Para proteger estes territórios e a pedido do rei, estabeleceu-se, mais a sul, um castelo construído pelos cavaleiros templários. Fundado em 1160, em Tomar, tornou-se a sede portuguesa da Ordem do Templo e um dos mais importantes lugares templários fora da Terra Santa. Aqui, os cavaleiros asseguraram a manutenção das terras conquistadas e lançaram ofensivas para sul, expandindo os domínios cristãos. Quando a Ordem do Templo foi extinta, após um famigerado e insólito processo, foi criada em Portugal, para lhe dar continuidade, a Ordem de Cristo. A sede dos cavaleiros de Cristo passou a ser, naturalmente, Tomar. Aqui se estabeleceu o infante D. Henrique e, desde o século XV até meados do século XVI, ao edifício templário original vieram acrescentar-se dependências monásticas dos mais variados estilos. A última fase de construção resultou numa formidável ampliação arquitectónica, verdadeira obra-prima do Renascimento. A Ordem de Cristo, por seu turno — como que mantendo viva a famosa e alusiva “missão templária” — desempenhou um papel fundamental nos descobrimentos portugueses.
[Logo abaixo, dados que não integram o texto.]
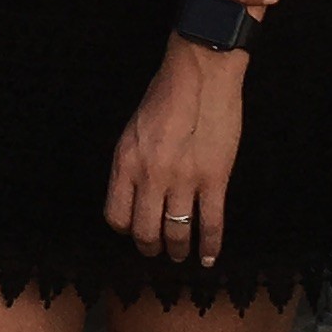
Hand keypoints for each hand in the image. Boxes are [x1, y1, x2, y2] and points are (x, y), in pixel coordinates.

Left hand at [107, 38, 247, 265]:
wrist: (201, 73)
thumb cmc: (165, 95)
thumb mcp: (133, 130)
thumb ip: (132, 164)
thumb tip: (136, 195)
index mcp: (126, 162)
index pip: (116, 216)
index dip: (126, 229)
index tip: (135, 230)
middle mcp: (151, 176)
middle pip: (145, 231)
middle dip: (150, 247)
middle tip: (158, 250)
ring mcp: (184, 179)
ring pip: (176, 233)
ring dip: (177, 250)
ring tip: (180, 255)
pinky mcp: (214, 179)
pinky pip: (210, 223)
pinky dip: (210, 246)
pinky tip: (208, 257)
Mas foi também nas imediações do velho mosteiro cisterciense e a norte de Tomar que se escreveu uma das páginas mais dramáticas da História de Portugal: a Batalha de Aljubarrota. Desenrolou-se no dia 14 de Agosto de 1385 e opôs o exército português, com cerca de três mil homens, ao exército do reino de Castela, com cerca de quarenta mil. Tratava-se de assegurar que D. João de Avis, aclamado rei de Portugal, resistisse à tomada do trono por D. Juan I de Castela. Embora a desproporção das forças fosse evidente, o exército português, com aliados ingleses, comandado por D. João e pelo condestável D. Nuno Álvares Pereira, ocupou uma posição estratégica favorável e adoptou uma táctica que levou de vencido o poderoso exército castelhano e os seus aliados franceses. No campo militar de Aljubarrota construiu-se uma ermida dedicada a São Jorge para comemorar o recontro, enquanto que, um pouco mais a norte, foi construído o Mosteiro de Nossa Senhora da Vitória - também conhecido por Mosteiro da Batalha - prometido por um voto à Virgem feito nas vésperas do grande embate pelo agora monarca vencedor. Obra-prima do gótico tardio, o mosteiro, fundado em 1385, viria a tornar-se, com a morte de D. João I, o panteão oficial da nova dinastia reinante em Portugal.
Estes três monumentos constituem um autêntico compêndio da arte e arquitectura medievais e um retrato único da sedimentação histórica na formação da Europa. Alcobaça revelou-se um projecto não apenas de consolidação territorial em pleno período feudal, mas também de consolidação cultural - já que o mosteiro foi, também, um lugar de concentração da cultura medieval, onde pontificou a mais vasta biblioteca de Portugal; Tomar, para além de manter viva uma ligação aos “mistérios templários”, constituiu um centro do poder militar e da expansão europeia; enquanto que a Batalha consagrou uma geração de homens - entre vencedores e vencidos - que configurou os contornos da Europa e do mundo modernos.
Coração de Portugal. Coração porque, muito antes, muito depois e muito para lá dos factos históricos, esta região se manteve um lugar de encontro de culturas, que se exprimiu no sincretismo do povo “moçárabe”, lugar onde se formou a identidade portuguesa. Para mais, é neste “triângulo mágico”, como já alguém lhe chamou, que se encontra uma natureza, simultaneamente agreste e acolhedora, nos cumes e vales das serras de Aire e Candeeiros — onde se manifestam, com uma força inaudita, os quatro elementos —, e um dos maiores centros de peregrinação religiosa do mundo: Fátima.